Le maggiori difficoltà nello scrivere il libro erano tutte impresse nel mio cuore e nel mio cervello. Mi spiego. La maggiore difficoltà è stata convincere me stesso, che io potevo arrogarmi il diritto di scrivere di FDA. Avevo paura di distorcere il suo pensiero, di non rendere bene il suo messaggio, di interpretarlo, di mediarlo, insomma di stravolgerlo, finendo con lo scrivere sul manoscritto il ‘’MIO ‘’ PENSIERO SU DE ANDRE’ E NON IL SUO! E per superare questa conflitto, e convincermi che potevo osare ci ho messo 25 anni! Non ho avuto altri generi di difficoltà, superate le barriere delle mie incertezze e delle mie paure non c’era più niente e nessuno che potesse fermarmi.
Pensi che ci siano ancora aspetti della vita o della produzione di De André che rimangono inesplorati? Se sì, quali?
Beh, a riguardo, io credo che ci siano ancora molti aspetti dell’opera di De Andrè che rimangono inesplorati. FDA raggiunge una cifra poetica così elevata. Nelle sue canzoni richiama e saccheggia tante e smisurate opere musicali e letterarie, che spesso sono inserite tra le righe dei suoi versi, quasi nascoste all’ uditore. Mi riferisco alle centinaia di citazioni e di riferimenti che andrebbero indagati perché svelerebbero altri ulteriori orizzonti dell’immensa opera di FDA e non è detto, che ho questo appena detto, non possa essere il mio prossimo naufragio sull’isola di Faber.
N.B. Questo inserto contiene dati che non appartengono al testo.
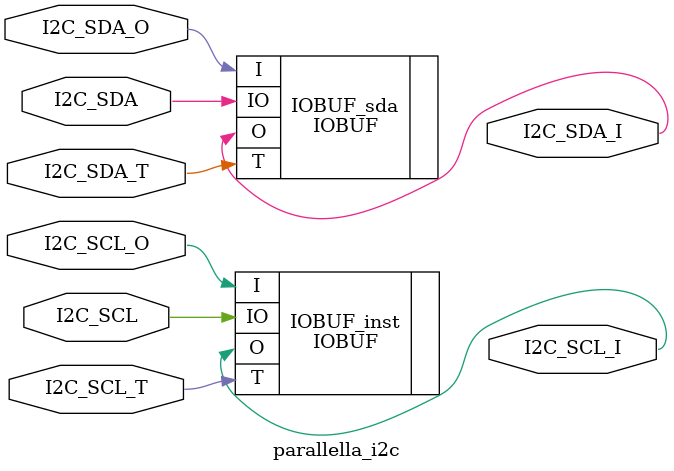
<source format=v>



module parallella_i2c
  (/*AUTOARG*/
   // Outputs
   I2C_SDA_I, I2C_SCL_I,
   // Inouts
   I2C_SDA, I2C_SCL,
   // Inputs
   I2C_SDA_O, I2C_SDA_T, I2C_SCL_O, I2C_SCL_T
   );
   
   input  I2C_SDA_O;
   input  I2C_SDA_T;
   output I2C_SDA_I;

   input  I2C_SCL_O;
   input  I2C_SCL_T;
   output I2C_SCL_I;

   inout  I2C_SDA;
   inout  I2C_SCL;
   

`ifdef  PORTABLE
   
   wire   I2C_SDA = I2C_SDA_T ? 1'bZ : I2C_SDA_O;
   wire   I2C_SDA_I = I2C_SDA;
   
   wire   I2C_SCL = I2C_SCL_T ? 1'bZ : I2C_SCL_O;
   wire   I2C_SCL_I = I2C_SCL;
   
`else

  
   IOBUF #(
      .DRIVE(8), // Specify the output drive strength
      .IBUF_LOW_PWR("TRUE"),  // Low Power - "TRUE", High Performance = "FALSE" 
      .IOSTANDARD("DEFAULT"), // Specify the I/O standard
      .SLEW("SLOW") // Specify the output slew rate
   ) IOBUF_sda (
      .O(I2C_SDA_I),     // Buffer output
      .IO(I2C_SDA),   // Buffer inout port (connect directly to top-level port)
      .I(I2C_SDA_O),     // Buffer input
      .T(I2C_SDA_T)      // 3-state enable input, high=input, low=output
   );
    
    IOBUF #(
       .DRIVE(8), // Specify the output drive strength
       .IBUF_LOW_PWR("TRUE"),  // Low Power - "TRUE", High Performance = "FALSE" 
       .IOSTANDARD("DEFAULT"), // Specify the I/O standard
       .SLEW("SLOW") // Specify the output slew rate
    ) IOBUF_inst (
       .O(I2C_SCL_I),     // Buffer output
       .IO(I2C_SCL),   // Buffer inout port (connect directly to top-level port)
       .I(I2C_SCL_O),     // Buffer input
       .T(I2C_SCL_T)      // 3-state enable input, high=input, low=output
    );
   
`endif
   
endmodule // parallella_i2c


/*
  File: parallella_i2c
 
  This file is part of the Parallella FPGA Reference Design.

  Copyright (C) 2013-2015 Adapteva, Inc.
  Contributed by Fred Huettig

  This program is free software: you can redistribute it and/or modify
  it under the terms of the GNU General Public License as published by
  the Free Software Foundation, either version 3 of the License, or
  (at your option) any later version.

  This program is distributed in the hope that it will be useful,
  but WITHOUT ANY WARRANTY; without even the implied warranty of
  MERCHANTABILITY or FITNESS FOR A PARTICULAR PURPOSE.  See the
  GNU General Public License for more details.

  You should have received a copy of the GNU General Public License
  along with this program (see the file COPYING).  If not, see
  <http://www.gnu.org/licenses/>.
*/

</source>
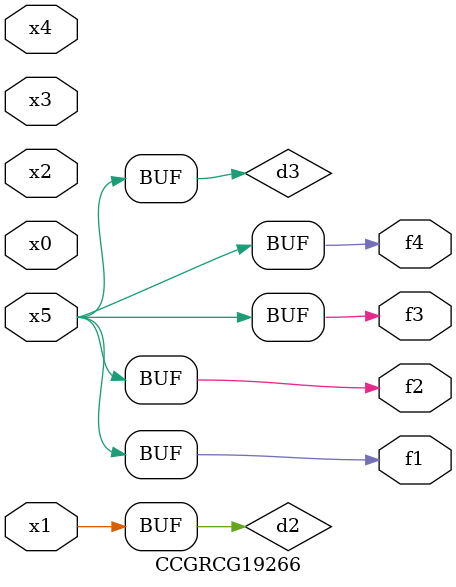
<source format=v>
module CCGRCG19266(
	input x0, x1, x2, x3, x4, x5,
	output f1, f2, f3, f4
);

	wire d1, d2, d3;

	not (d1, x5);
	or (d2, x1);
	xnor (d3, d1);
	assign f1 = d3;
	assign f2 = d3;
	assign f3 = d3;
	assign f4 = d3;
endmodule

</source>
Ringraziamo Michele M. Figliuzzi per aver condiviso con noi il suo viaggio alla scoperta di Fabrizio De André. Attraverso il suo libro, ci ha offerto uno sguardo profondo e riflessivo su un artista che continua a ispirare e commuovere, nonostante il passare del tempo. La musica di De André, con la sua straordinaria capacità di raccontare l’animo umano, resta un faro nella cultura italiana e internazionale. Invitiamo i nostri lettori a scoprire “Fabrizio De André: all’ombra dell’ultimo sole” per immergersi ancora una volta nelle parole e nelle note di un cantautore che ha fatto la storia.